Now clearly you can, for whatever reason, dismiss such questioning, and simply turn your attention to something else, but if a primordial question, such as ‘what is the point of existence ?’ remains meaningful for you, and continues to provoke you into attempting to find an answer to it, then, provided there is no valid worldly reason why you oughtn’t, in your own good time, devote a moment or two to pondering the issue, in order to see where the question, given due respect and plenty of room to breathe, might lead. This is one route into metaphysical reflection, though of course there are many others.   

Those whose intellects have been blunted and damaged by certain schools of thought will immediately call into question the semantic validity of primordial existential questioning, based on a narrow and fixed intellectual framework which precludes – necessarily, and from the start – all such questions from having any ‘sense’ or ‘meaning’ of a ‘useful’ kind. Such questioning would be considered necessarily illegitimate, and meaningless, because it not only cannot give rise to a meaningful answer, it also fails to present a meaningful inquiry in the first place, and therefore only qualifyies as a ‘question’ thanks to the fact that a question mark appears at the end of its collection of words. Such ‘questions’ are of the order of supposedly nonsense statements like ‘what is the sound of one hand clapping ?’, the famous Zen koan.
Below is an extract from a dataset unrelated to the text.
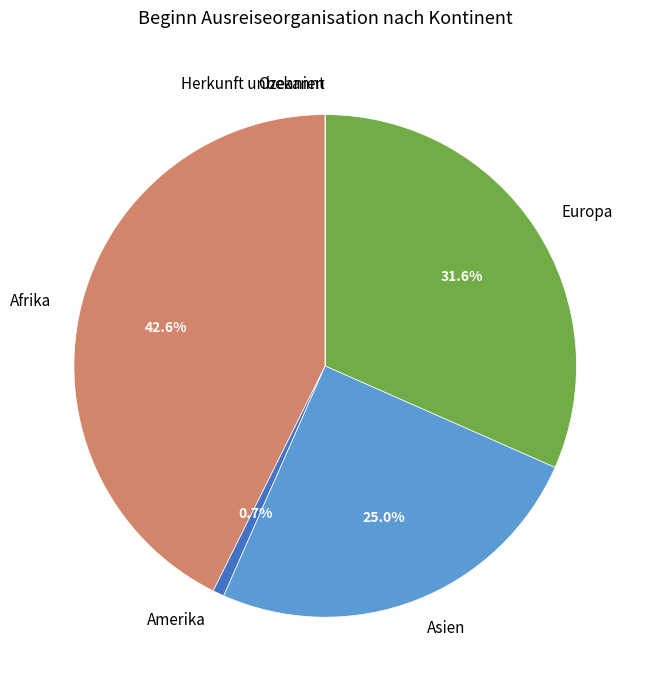

What portion of the pie excludes Afrika?

57.4%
And of course those who are religiously minded will take the essential difficulty in finding a satisfactory answer to basic existential questioning as a reason to turn to their beliefs for reassurance, letting the sense of a presence of a higher power replace any sense of emptiness and existential vulnerability. Most of the time, the act of turning towards reassuring feelings and clinging on to them does work, though inevitably, depending on the strength of your intellect, with a sense of ever diminishing effectiveness. And rather than inquire into the destructive power of the intellect – and what it might be trying to tell you – the religious believer tries to find ways to bolster their feelings of reassurance.    
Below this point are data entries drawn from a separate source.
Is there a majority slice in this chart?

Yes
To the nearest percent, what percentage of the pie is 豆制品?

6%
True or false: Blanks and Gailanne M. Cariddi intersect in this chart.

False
Primordial questioning ought not to lead directly to religious or philosophical doctrines of any kind, because the act of such questioning does no more than hold up a certain situation for reflection, and further contemplation, and further exploration. There is no direct religious implication behind primordial questioning because, properly understood, primordial questioning calls into question all forms of religious implication  – as well as all other implications – when it questions the most basic possible apprehension you can have in the first place. The most penetrating question you can ask, that is, ‘why is existence ?’ also questions itself, in something of an infinite regress, along the lines of ‘why is existence ?’ leading to ‘why this questioning ?’, and so on. Yet characterising the infinite regress does not diminish its phenomenal reality, except at the point when it catches its tail and collapses in on itself, but this only lasts for a certain length of time – hours, days, perhaps weeks – after which it returns with its original provocative force intact, and perhaps with an even greater ability to .

Summary:

Primordial – meaning ‘most basic possible’ – questioning, implying a primordial apprehending.

The conceptual trail of causal logic, working backwards, from ‘questioning’ to the apprehending of something that could be questioned.